Speaking in London Wikipedia founder Jimmy Wales made an obvious but important observation: the collaborative aspect of the internet – what many would call a key aspect of “Web 2.0″, is still in its infancy.
Although Wales seemed to focus on video collaboration and how that could improve I’d suggest that the real power of the online medium will *not* be video – rather we’ll find that many different combinations of photos, videos, and community will evolve into the next key style of web interaction.
This could be along the lines of a more powerful and more ubiquitous Flickr, acting within loose alliances of connected niche sites connected by Facebook and Myspace and Google Social and Open ID.
The niche aspect of the internet is already clear in Politics, where you find blogs and commenters and social networkers sticking pretty close to home, preaching to their own choirs and repeating the same themes throughout loosely connected social networks dominated these days by either Obama supporters or Obama bashers (who generally are McCain supporters but almost never talk about McCain!).

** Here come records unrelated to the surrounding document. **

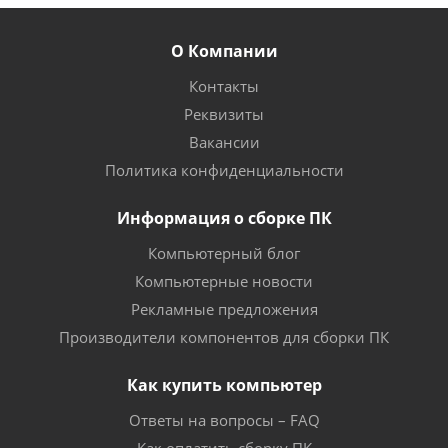
О Компании
Контакты
Реквизиты
Вакансии
Политика конфиденциальности
Информация о сборке ПК
Компьютерный блог
Компьютерные новости
Рекламные предложения
Производители компонентов для сборки ПК
Как купить компьютер
Ответы на вопросы – FAQ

Obviously there are many, many exceptions, but if you look at many of the most successful major blog efforts it is interesting how partisan they are and how uninterested they are in providing more than ideological fodder consistent with what their readers already think: DailyKOS, DrudgeReport, Huffington Post, WorldNewsDaily are a handful of commercially successful sites that add little to an informed discussion but remain more popular than the far more balanced views you’ll find elsewhere. It’s encouraging that CNN and other major news outlets are looking more to interactivity and blogging, though I predict they’ll find it very challenging to monetize these social media assets in the amounts to which they are accustomed. As with Yellow Page websites, I think major media blog sites may struggle with the difference between advertising costs and expectations online and off.